◆ What needs to be done:
Return every line of the listing below without any change, leaving out the pictures.

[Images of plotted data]
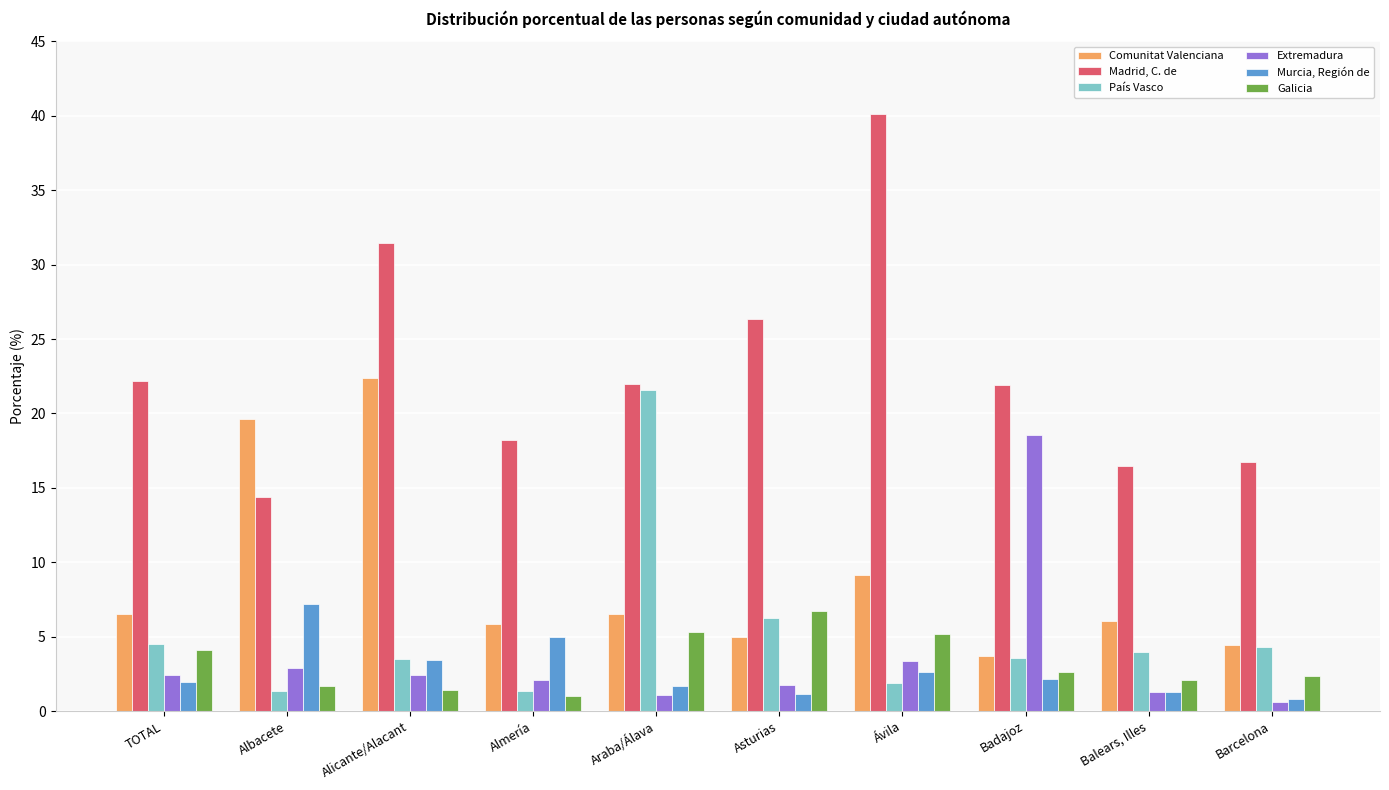

Count the number of data series in this chart.

6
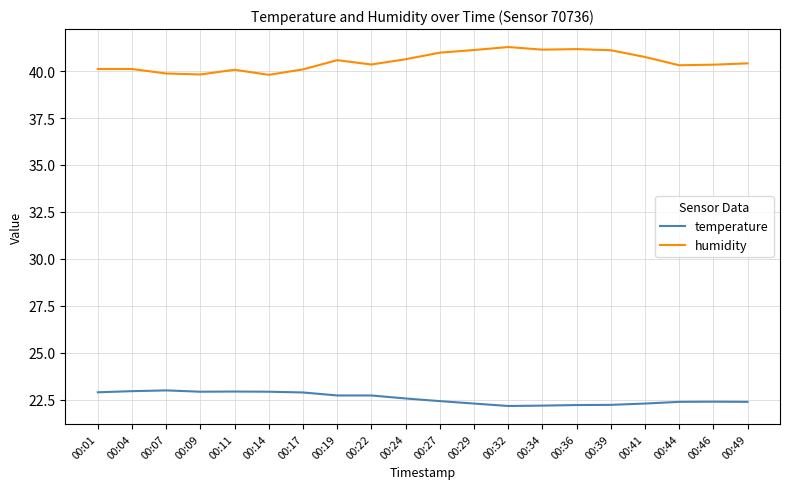

True or false: humidity and temperature cross at least once.

False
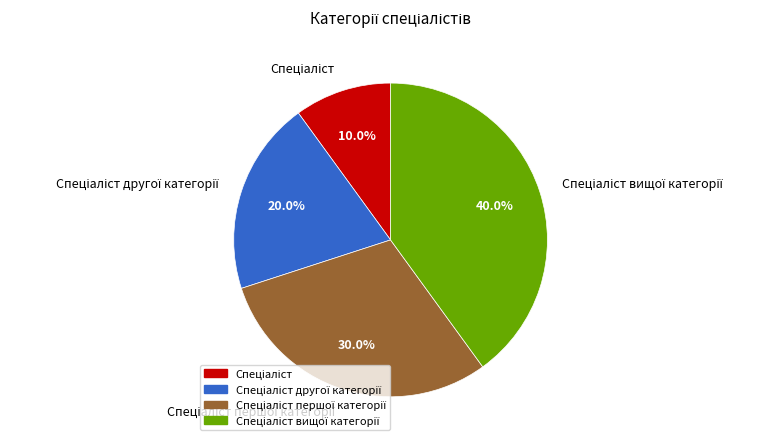

Is there a majority slice in this chart?

No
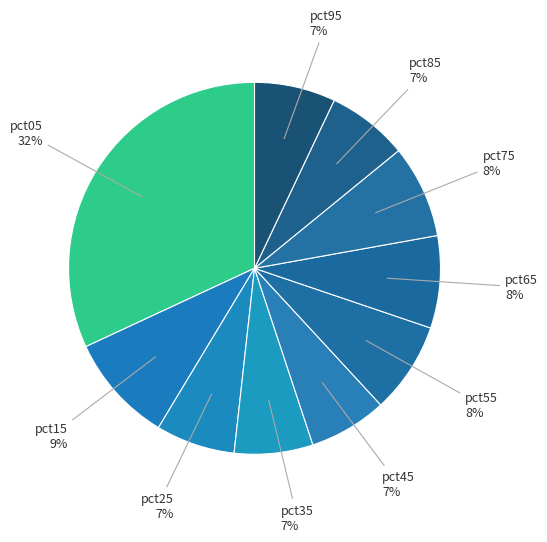

The pct95 slice represents 20% of the pie. True or false?

False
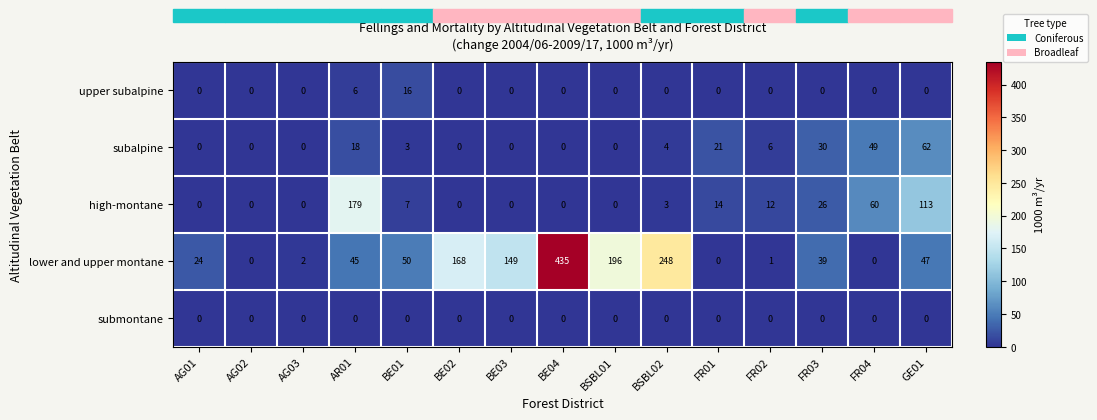

What is the spread (max minus min) of values at BE04?

435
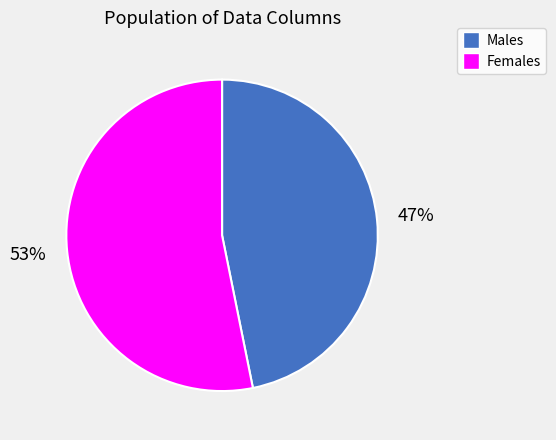

Which has a higher value, Males or Females?

Females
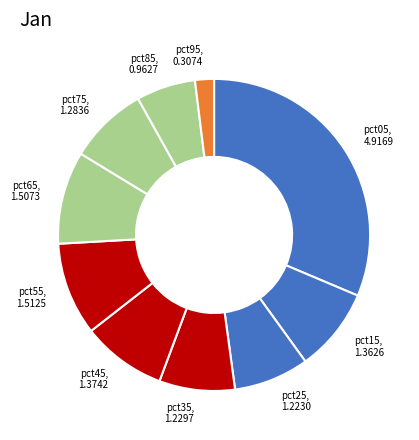

True or false: pct45 accounts for 9% of the total.

True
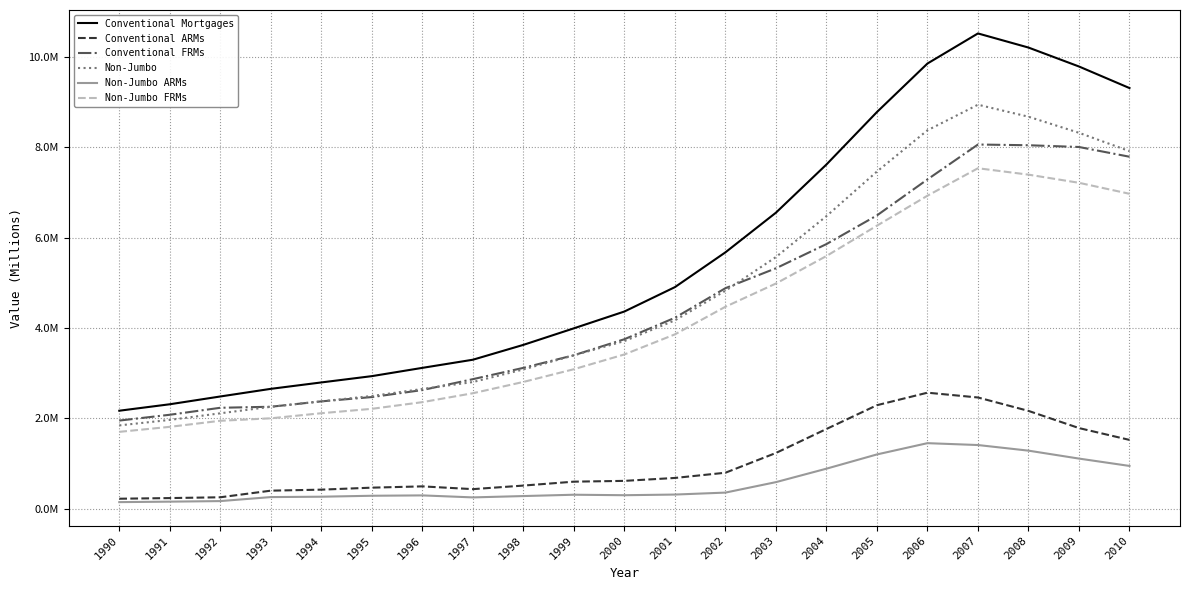

At which category does Non-Jumbo ARMs reach its first local valley?

1997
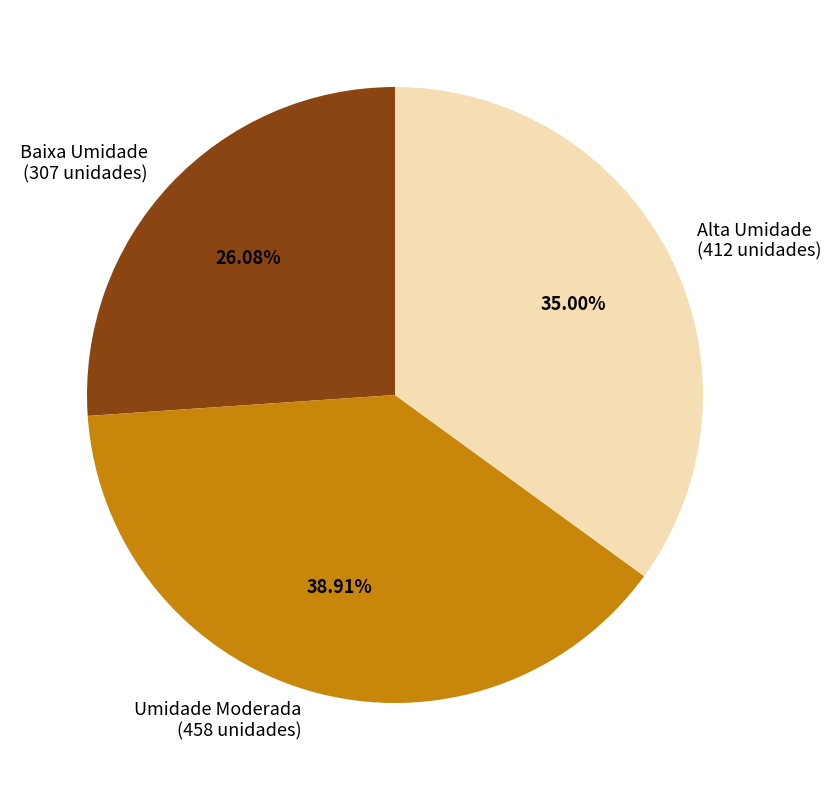

What is the largest slice in the pie chart?

Umidade Moderada (458 unidades)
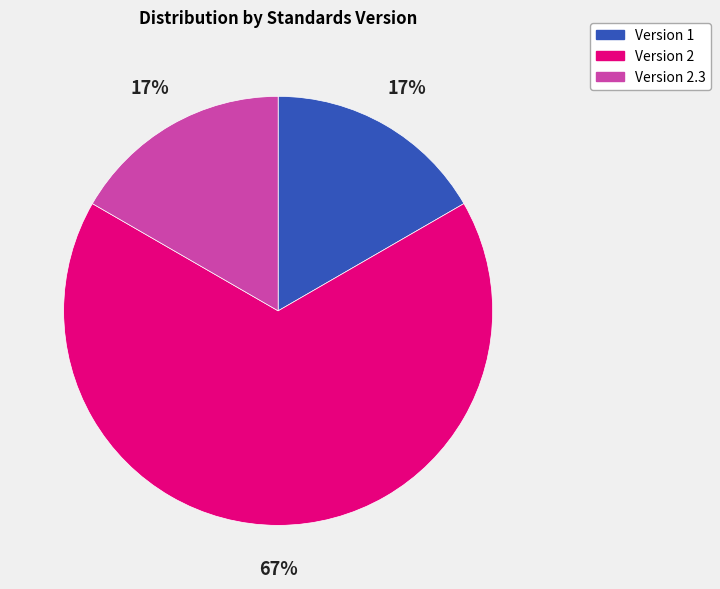

To the nearest percent, what is the average slice percentage?

33%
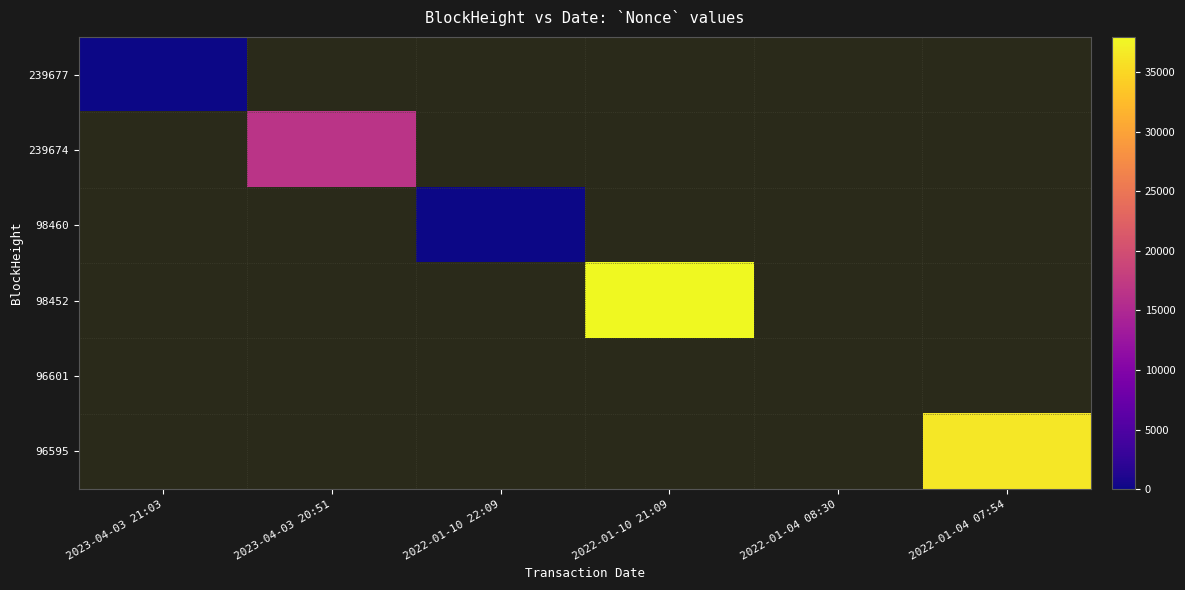

True or false: 96595 has a value of 9643.5 at 2022-01-04 07:54.

False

◆ Reply:
Count the number of data series in this chart.

6

True or false: humidity and temperature cross at least once.

False

Is there a majority slice in this chart?

No

The pct95 slice represents 20% of the pie. True or false?

False

What is the spread (max minus min) of values at BE04?

435

Which has a higher value, Males or Females?

Females

True or false: pct45 accounts for 9% of the total.

True

At which category does Non-Jumbo ARMs reach its first local valley?

1997

What is the largest slice in the pie chart?

Umidade Moderada (458 unidades)

To the nearest percent, what is the average slice percentage?

33%

True or false: 96595 has a value of 9643.5 at 2022-01-04 07:54.

False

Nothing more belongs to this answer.